Filo encogió los hombros y abrió los brazos con las palmas de la mano hacia delante.

Por un rato se quedaron en silencio. Juan prendió un cigarrillo y Filo, rascándose la pera, con la cabeza levantada miraba un punto cualquiera del techo.

Cuando bajó la cabeza vio que Juan estaba con la boca abierta y la vista fija para el lado de la puerta, petrificado, como si enfrente estuviera alguien que volviera de la muerte.

–Mirá quién viene ahí -apenas si le salían las palabras-. ¡La morocha! -exclamó estirando la cabeza para asegurarse de que había visto bien.

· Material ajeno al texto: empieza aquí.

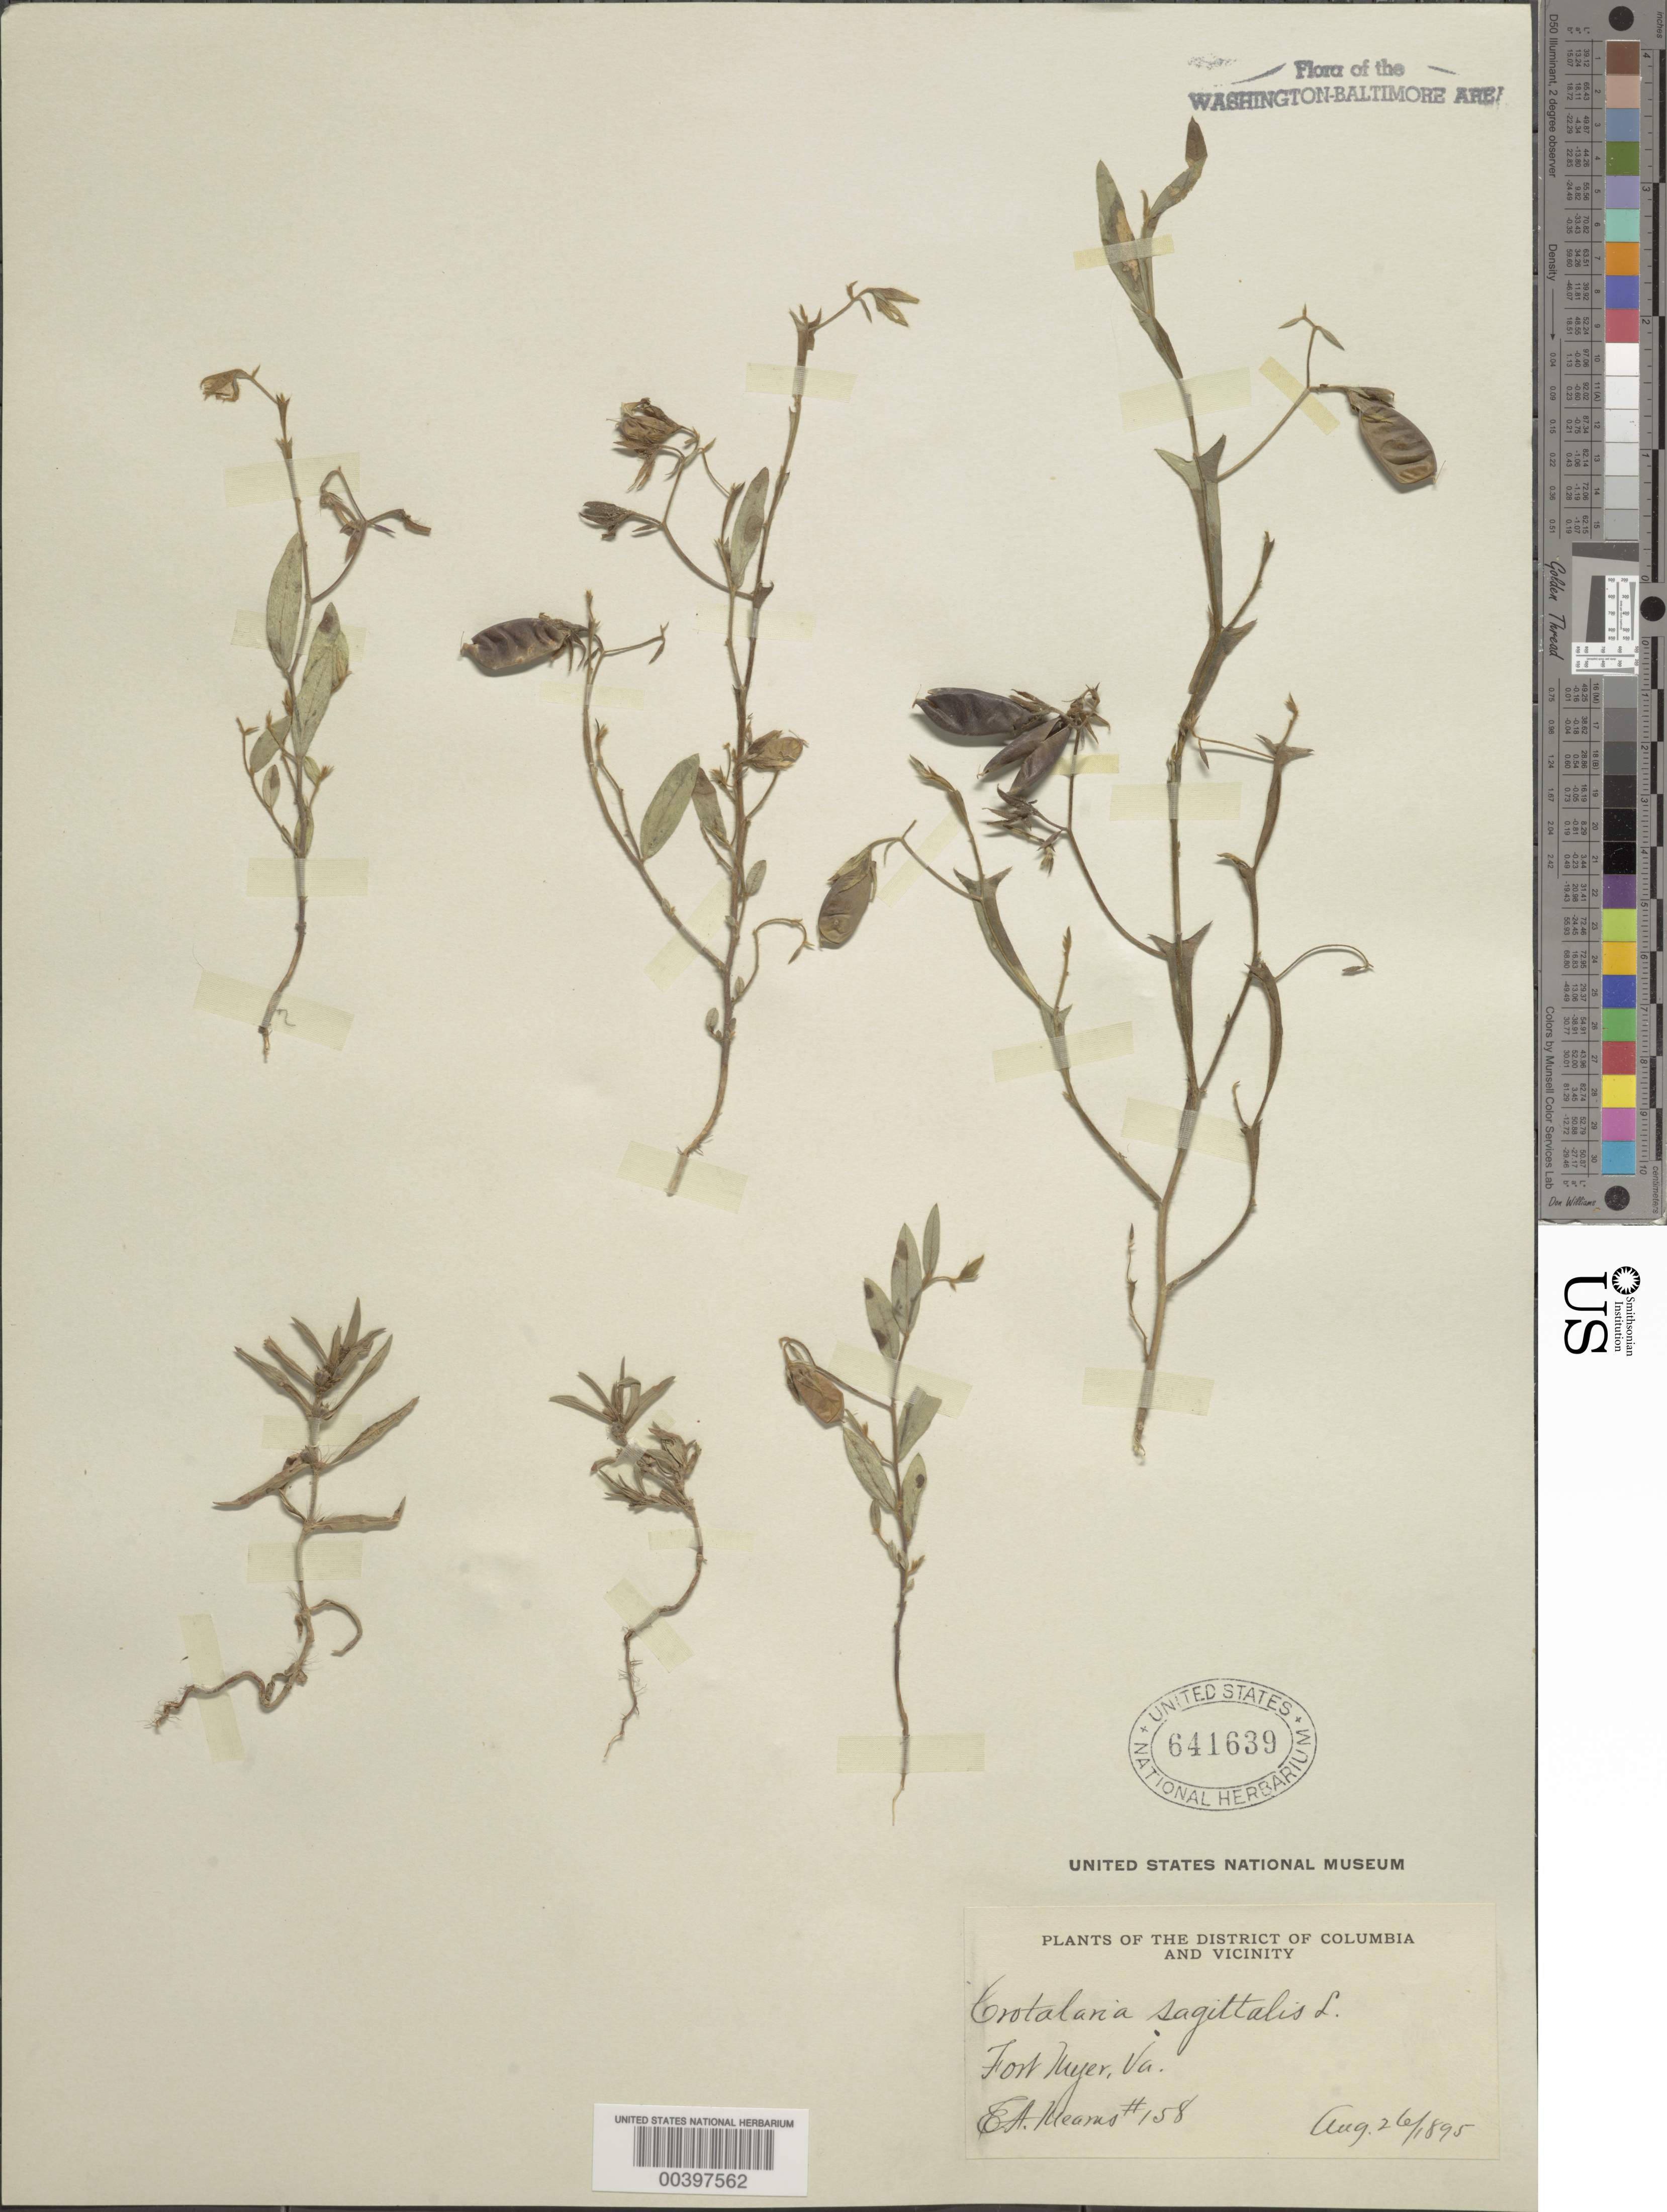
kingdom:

Los dos hicieron un ademán como para levantarse de la silla, pero se dieron cuenta de que no tenían tiempo para ninguna escapada. Bajaron la cabeza y por el rabillo del ojo miraban cómo la morocha se iba acercando a paso firme. En la mano llevaba una bolsa que tenía impreso el escudo de Ñuls. Al llegar, se paró enfrente de la mesa sacando pecho, puso las manos en la cintura, levantó el mentón y les preguntó si sabían adónde se había metido el chanta del Flaco.

La respuesta fueron cuatro ojos mirándola desconcertados, mientras ella sacaba de la bolsa un plástico del tamaño de una tarjeta de crédito, lo ponía sobre la mesa, y les decía:

-Por si acaso llegan a verlo, acá les dejo el carnet de socio de Ñuls. El mismo que me pidió de rodillas el sábado a la madrugada.

Pegó media vuelta y se fue contorneando las caderas.

Antes de que la morocha llegara a la puerta, Juan le tocó el brazo a Filo.

–¿Quién carajo dijo esa frase que vos siempre repetís?

–¿Cuál?

–Esa, de que tira más el pelo de una mujer que una yunta de bueyes.

–Me parece que fue Rosas… ¿O Sócrates?